Dataset records Block Start

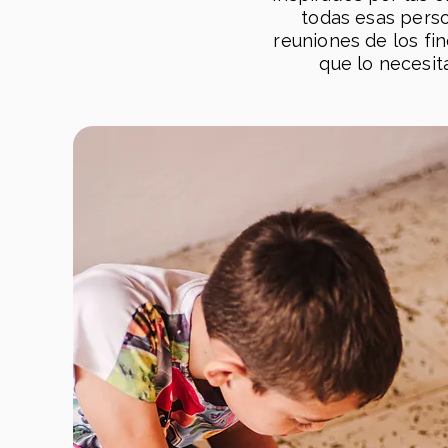
todas esas perso
reuniones de los fi
que lo necesit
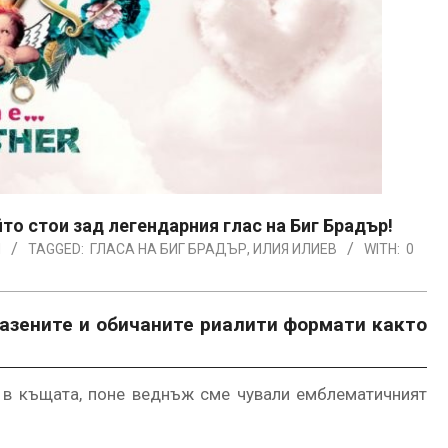
йто стои зад легендарния глас на Биг Брадър!
Я
TAGGED:
ГЛАСА НА БИГ БРАДЪР
,
ИЛИЯ ИЛИЕВ
WITH:
0
азените и обичаните риалити формати както
е в къщата, поне веднъж сме чували емблематичният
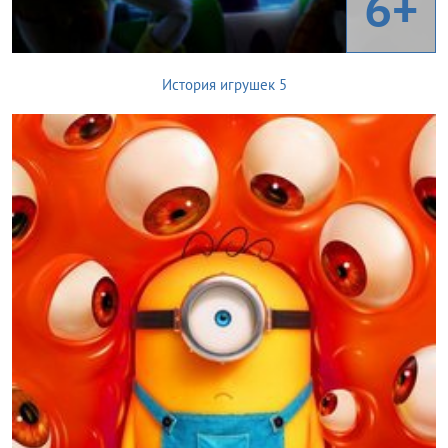
6+
История игрушек 5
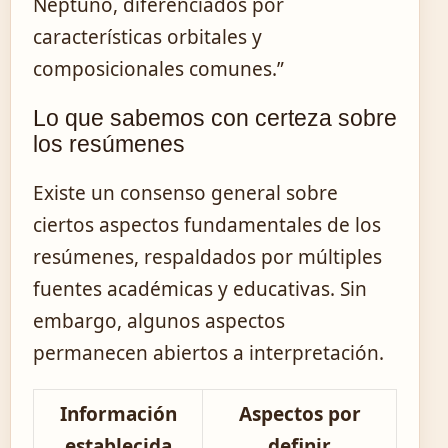
Neptuno, diferenciados por
características orbitales y
composicionales comunes.”
Lo que sabemos con certeza sobre
los resúmenes
Existe un consenso general sobre
ciertos aspectos fundamentales de los
resúmenes, respaldados por múltiples
fuentes académicas y educativas. Sin
embargo, algunos aspectos
permanecen abiertos a interpretación.
Información
Aspectos por
establecida
definir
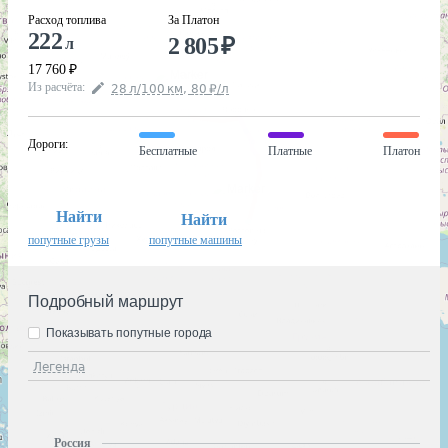
Расход топлива
За Платон
222
2 805
₽
л
17 760
₽
Из расчёта
:
28
л
/100
км
,
80
₽
/
л
Дороги
:
Бесплатные
Платные
Платон
Найти
Найти
попутные грузы
попутные машины
Подробный маршрут
Показывать попутные города
Легенда
Россия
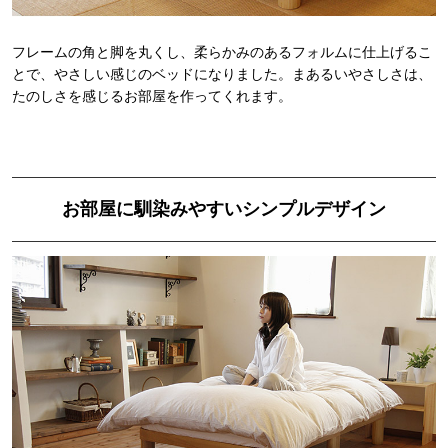
フレームの角と脚を丸くし、柔らかみのあるフォルムに仕上げるこ
とで、やさしい感じのベッドになりました。まあるいやさしさは、
たのしさを感じるお部屋を作ってくれます。
お部屋に馴染みやすいシンプルデザイン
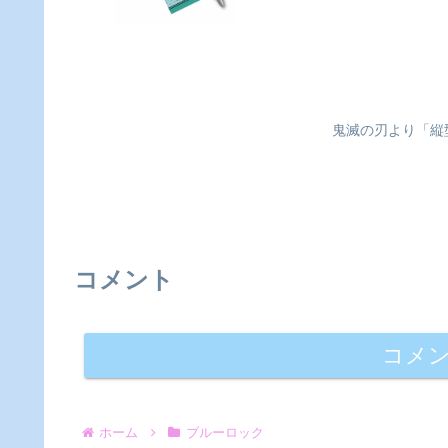
鬼滅の刃より「縦
コメント
コメ
ホーム
ブルーロック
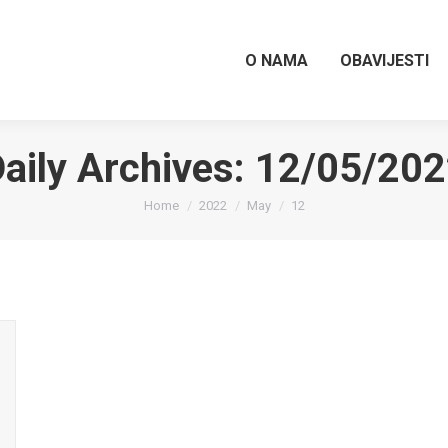
O NAMA
OBAVIJESTI
aily Archives:
12/05/202
You are here:
Home
2022
May
12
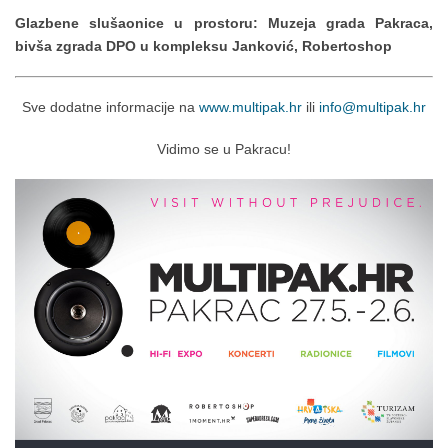
Glazbene slušaonice u prostoru: Muzeja grada Pakraca,
bivša zgrada DPO u kompleksu Janković, Robertoshop
Sve dodatne informacije na
www.multipak.hr
ili
info@multipak.hr
Vidimo se u Pakracu!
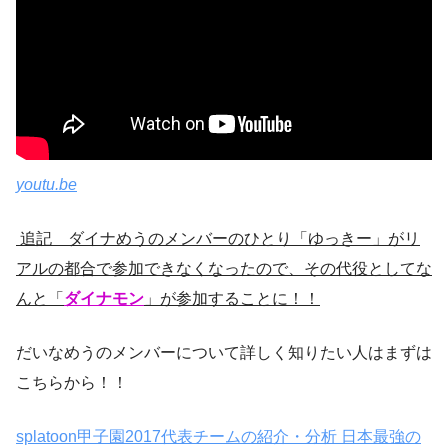
youtu.be
追記 ダイナめうのメンバーのひとり「ゆっきー」がリ
アルの都合で参加できなくなったので、その代役としてな
んと「
ダイナモン
」が参加することに！！
だいなめうのメンバーについて詳しく知りたい人はまずは
こちらから！！
splatoon甲子園2017代表チームの紹介・分析 日本最強の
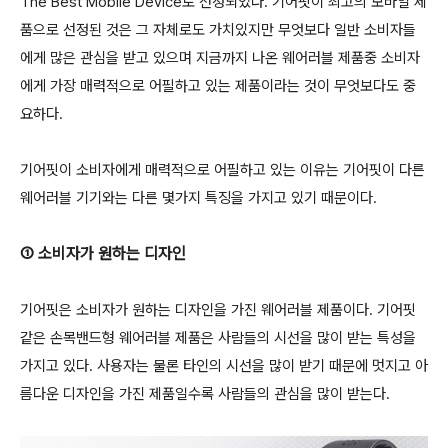
The Best Mobile Device로 선정되었다. 기어핏이 최고의 모바일 제
품으로 선정된 것은 그 자체로도 가치있지만 무엇보다 일반 소비자들
에게 많은 관심을 받고 있으며 지금까지 나온 웨어러블 제품중 소비자
에게 가장 매력적으로 어필하고 있는 제품이라는 것이 무엇보다도 중
요하다.
기어핏이 소비자에게 매력적으로 어필하고 있는 이유는 기어핏이 다른
웨어러블 기기와는 다른 몇가지 특징을 가지고 있기 때문이다.
① 소비자가 원하는 디자인
기어핏은 소비자가 원하는 디자인을 가진 웨어러블 제품이다. 기어핏
같은 손목밴드형 웨어러블 제품은 사람들의 시선을 많이 받는 특성을
가지고 있다. 사용자는 물론 타인의 시선을 많이 받기 때문에 멋지고 아
름다운 디자인을 가진 제품일수록 사람들의 관심을 많이 받는다.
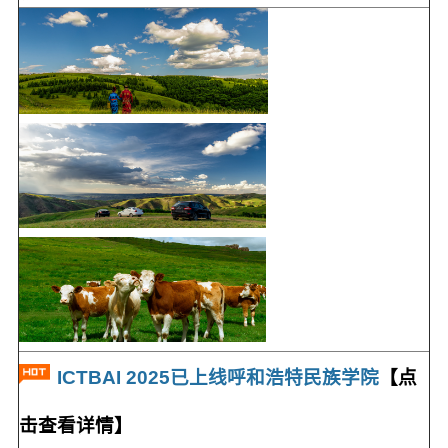
ICTBAI 2025已上线呼和浩特民族学院
【点
击查看详情】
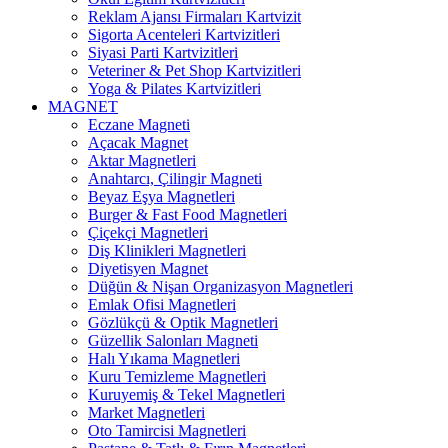
Reklam Ajansı Firmaları Kartvizit
Sigorta Acenteleri Kartvizitleri
Siyasi Parti Kartvizitleri
Veteriner & Pet Shop Kartvizitleri
Yoga & Pilates Kartvizitleri
MAGNET
Eczane Magneti
Açacak Magnet
Aktar Magnetleri
Anahtarcı, Çilingir Magneti
Beyaz Eşya Magnetleri
Burger & Fast Food Magnetleri
Çiçekçi Magnetleri
Diş Klinikleri Magnetleri
Diyetisyen Magnet
Düğün & Nişan Organizasyon Magnetleri
Emlak Ofisi Magnetleri
Gözlükçü & Optik Magnetleri
Güzellik Salonları Magneti
Halı Yıkama Magnetleri
Kuru Temizleme Magnetleri
Kuruyemiş & Tekel Magnetleri
Market Magnetleri
Oto Tamircisi Magnetleri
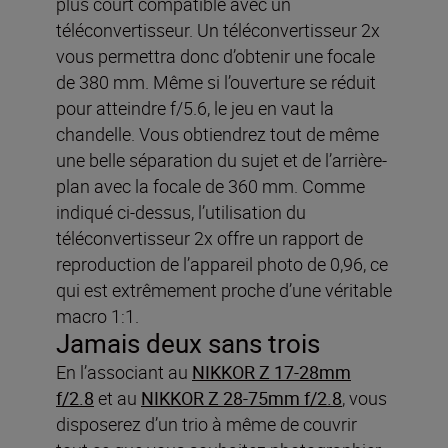
plus court compatible avec un
téléconvertisseur. Un téléconvertisseur 2x
vous permettra donc d’obtenir une focale
de 380 mm. Même si l’ouverture se réduit
pour atteindre f/5.6, le jeu en vaut la
chandelle. Vous obtiendrez tout de même
une belle séparation du sujet et de l’arrière-
plan avec la focale de 360 mm. Comme
indiqué ci-dessus, l’utilisation du
téléconvertisseur 2x offre un rapport de
reproduction de l’appareil photo de 0,96, ce
qui est extrêmement proche d’une véritable
macro 1:1.
Jamais deux sans trois
En l’associant au
NIKKOR Z 17-28mm
f/2.8
et au
NIKKOR Z 28-75mm f/2.8
, vous
disposerez d’un trio à même de couvrir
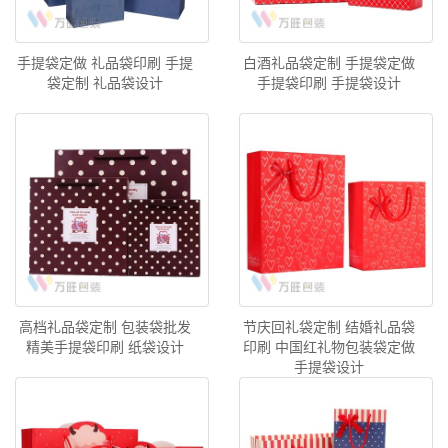
手提袋定做 礼品袋印刷 手提
白酒礼品袋定制 手提袋定做
袋定制 礼品袋设计
手提袋印刷 手提袋设计
高档礼品袋定制 包装袋批发
节庆回礼袋定制 结婚礼品袋
精美手提袋印刷 纸袋设计
印刷 中国红礼物包装袋定做
手提袋设计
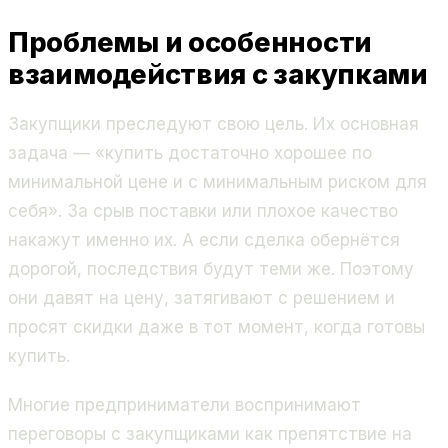
Проблемы и особенности
взаимодействия с закупками
Закупщики преследуют свою цель. Их основная
задача — «купить достаточно хорошее по
минимальной цене и с минимальным риском для
себя». За срыв поставки или плохое качество
накажут именно их. А если сделка обернётся
дорогой, последствия будут теми же. Поэтому
они давят на цену, затягивают с решением и
просят скидки даже в тот момент, когда готовы
купить.
Многие предприниматели воспринимают
переговоры с закупщиками как препятствие на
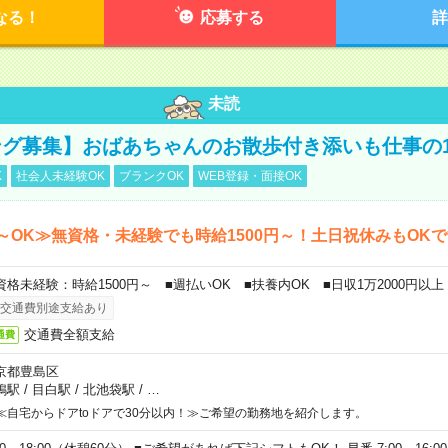
なる！
応募する
詳
未読
グ募集】おばあちゃんのお散歩付き添いも仕事の
K
社会人未経験OK
ブランクOK
WEB登録・面接OK
～OK≫無資格・未経験でも時給1500円～！土日祝休みもOK
資格未経験：時給1500円～ ■週払いOK ■扶養内OK ■日収1万2000円以上
交通費別途支給あり
交通費全額支給
通費
京都豊島区
鴨駅
/
目白駅
/
北池袋駅
/
…
≪自宅からドアtoドアで30分以内！≫ご希望の勤務地を紹介します。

Dataset records Block End

Reply with only the number of lines in the entries that contain the word "téléconvertisseur".

→ Answer to this problem
2